We had a very busy day on Saturday as it was the fiesta for San Isidro in our village, and in the afternoon we had our first choir performance of the summer season.
San Isidro is the second saint for our village (the first is La Virgen de la Carmen in whose honour we have the three day fiesta in July), and he is also the patron saint of farmers and agriculture. So after the mass which officially starts the fiesta, there is a romeria, or country walk, through the village and up to the sports area where they hold the finals of the inter village football, followed by a picnic and/or gran paella, accompanied by lots of loud music. The romeria used to be led by a small mule-drawn cart bearing a statue of the saint, but this has been replaced by a sturdier trailer drawn by a fairly elderly tractor. This is followed by a small crowd of the more stalwart villagers, sometimes several horsemen, and the village band.
We have walked with them on a couple of occasions, but this year we knew we needed to be able to get away early so we drove up to the football stadium in the car.
Next to this there is a large picnic area with lots of tables fixed under the trees for much needed shade, and between them, there are several built in barbeques. These are bricked 'boxes' with a grid over them, and anyone can take charcoal and food up there at any time to have a get- together with friends and families. But this is the only day when they are nearly all in use at the same time. Very early in the morning, someone from each family is sent up to 'bag' a table, by laying crockery, tablecloths, cool boxes and anything else they might need, on one of them. Often they put up a canvas pergola as well, and string it with bunting and balloons. Later the rest of the family arrives with more food than you can imagine. Often there will be several generations of a family in each group, and for many of them, these fiesta days are the only holidays they ever have, so they are very special occasions.
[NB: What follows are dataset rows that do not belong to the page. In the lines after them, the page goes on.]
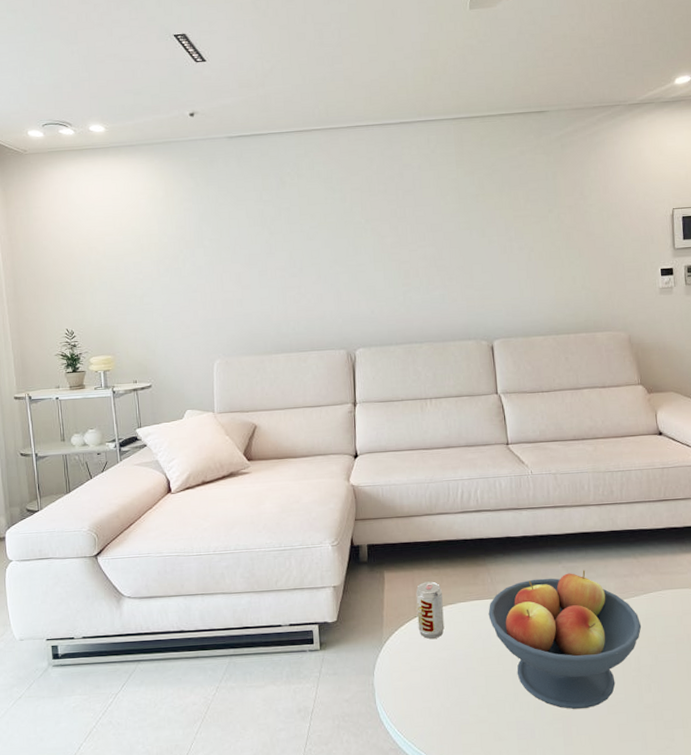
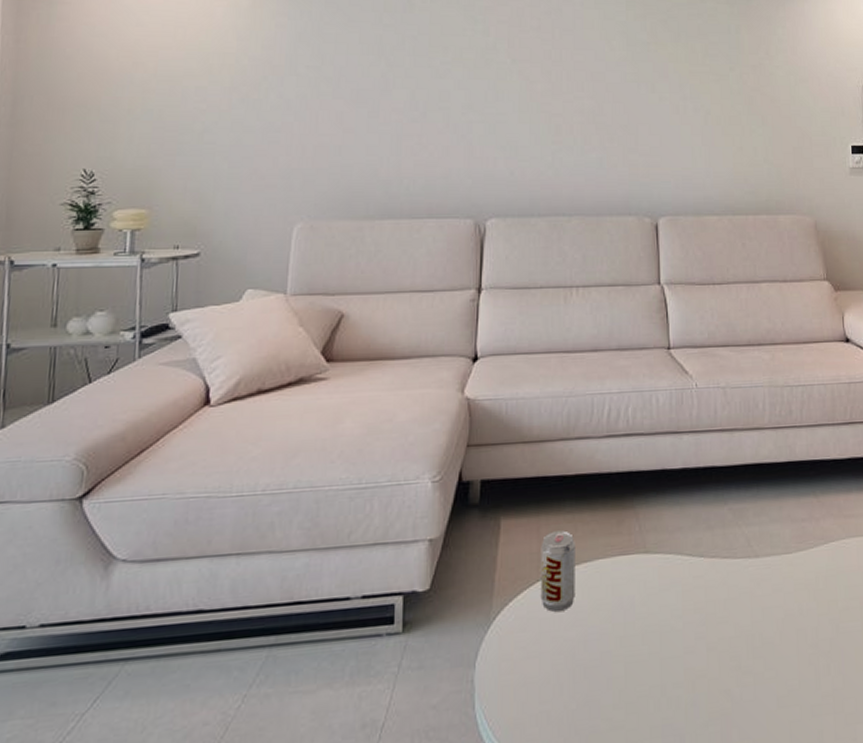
fruit bowl: present [488,570,642,709] -> none [633,513,821,704]

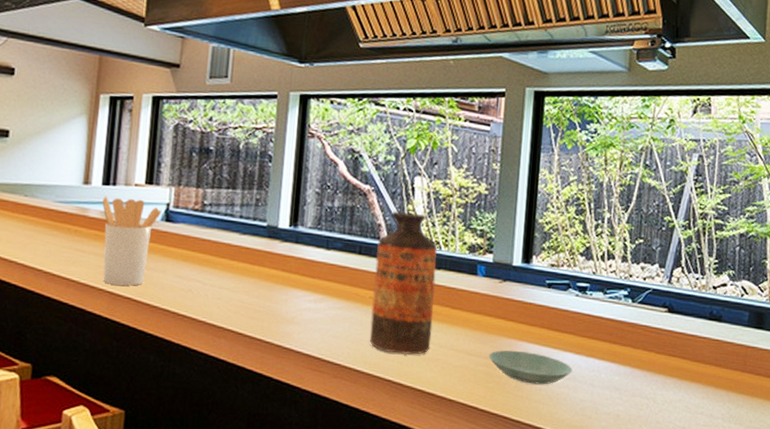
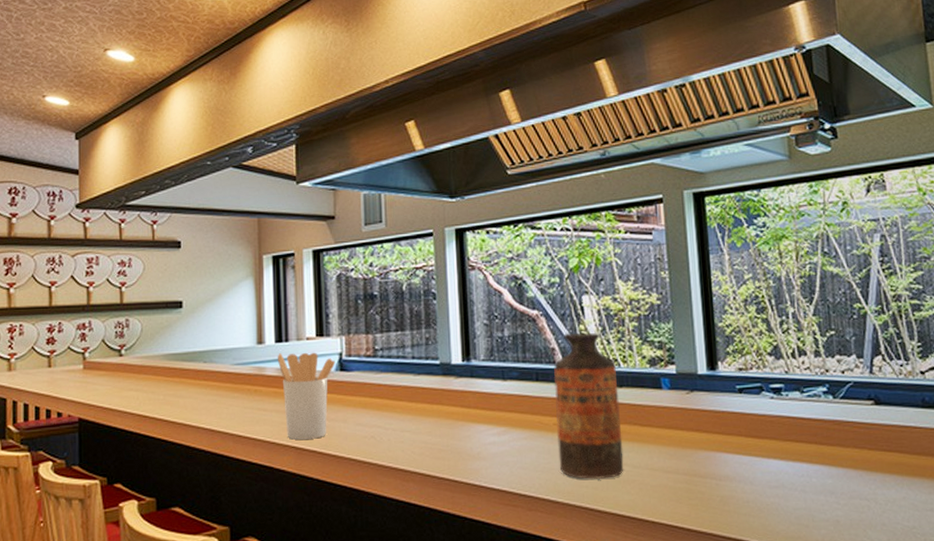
saucer: present [488,350,572,385] -> none [687,463,780,497]

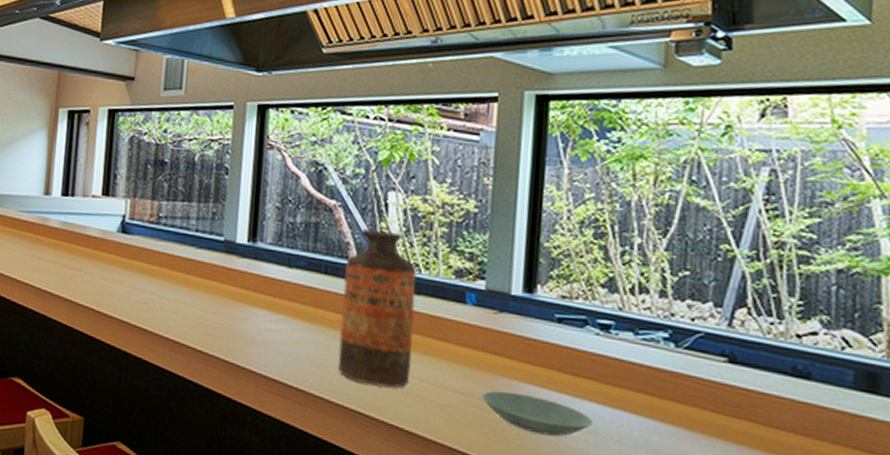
utensil holder: present [277,352,336,440] -> none [61,206,118,295]
saucer: none [687,463,780,497] -> present [482,391,593,437]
We met up with our friends John and Eileen, and some other British couples, and we all shared a table. From there we watched the romeria winding up from the village. As usual there was a huge paella cooking up behind the sports pavillion, but we didn't wait for any of that this year. We just took our own picnic up, spent a very pleasant hour or two in good company, and then we had to get home and change ready for the afternoon.
Up in Arboleas, a town thirty minutes drive from here, there was a much more 'English' fete going on, to launch the Walk for Life, a sponsored walk to raise money for cancer charities. Our choir, Cantante, had been asked to sing at the opening cermony. It was very hot on the plaza and we were glad to be standing under the town hall parapet to sing.
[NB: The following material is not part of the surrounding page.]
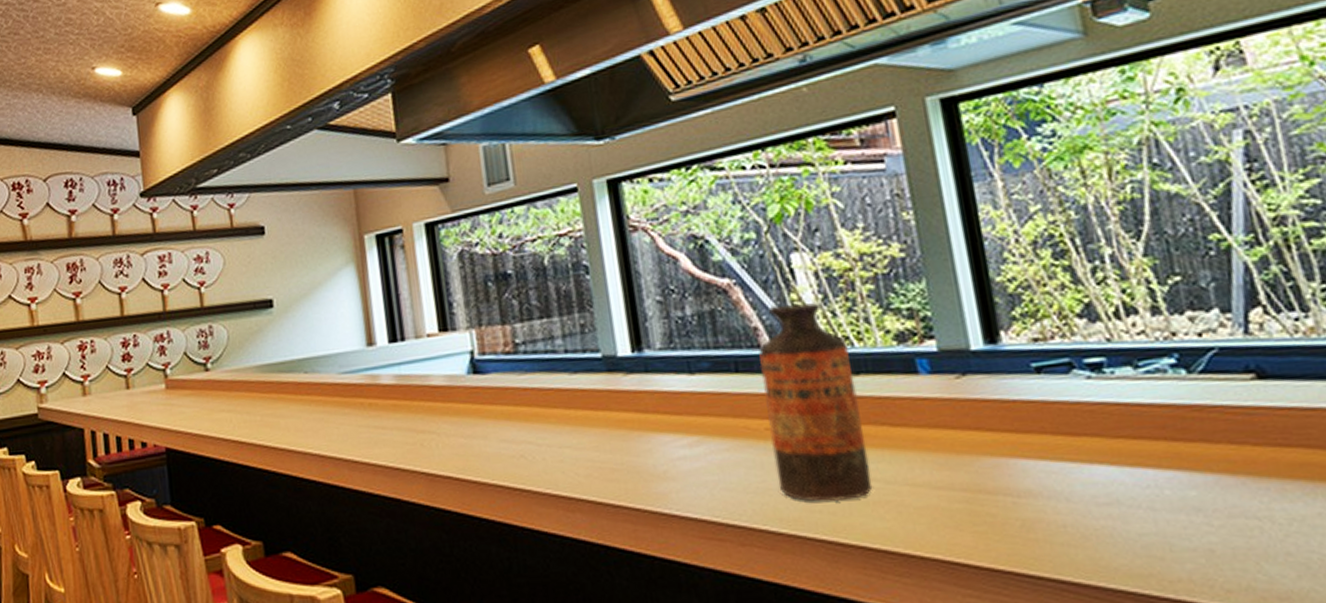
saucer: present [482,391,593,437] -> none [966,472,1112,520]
First we watched a group of women zumba dancing, and then the children from the village school sang.
We were not singing all of our programme, just four songs, which was just as well. We have no amplification, and it is hard work making enough noise (tuneful noise I hope!) out in the open. Our lovely pianist has been seriously ill in hospital for some time, but fortunately someone else stepped in at the last minute. She did really well, as she had only had one practice with us to learn how we do the pieces.
For our last number we sing World in Union which is a lovely song, and as we sang the final high note, they released a sack of sponsored balloons and then we went straight into just the chorus of 'Then sings my soul, my Saviour God to Thee' which also has a wonderful finishing note. It was quite spine-tingling, and we got tremendous applause after it. After some tricky practices and worrying hitches, it is very satisfying when it all comes together at the end.
After that we waited for a while and watched the first of the walkers coming back. It was very hot for them, around 30º that day, and the last bit of the walk was a steep hill. The hero of the day was a little seven year old boy who has already had twelve heart operations. He completed the walk and he looked like a little beetroot when he got back to the plazza.
We got back home in time for us to relax for a while, and we watched the final of Britain's Got Talent because I had been following the whole series. Then we went out again around midnight for the rest of the San Isidro fiesta. The top of our road is cordoned off and a large stage is built across it. There was live music and dancing that started at 11.30 and went on until early Sunday morning. We just stayed for a couple of hours and went home to bed. Chris got up at 5.30 and said he could still hear the music, but it was all over when we got up at 8.00.
You should have known I couldn't do 'brief' two posts on the trot! This is longer than I had intended. Unfortunately blogger has been 'improved' (there are a lot of us users who wouldn't agree with that), and it has made it much harder to insert photos, and I certainly can't always put them where I want them now, so I will just add a few here, but there are several more in my gallery. Just click here to see the rest.
This will be my last post for a little while as we go to UK for a week on Thursday. But I am sure I will have plenty to tell you when we get back. You have been warned!!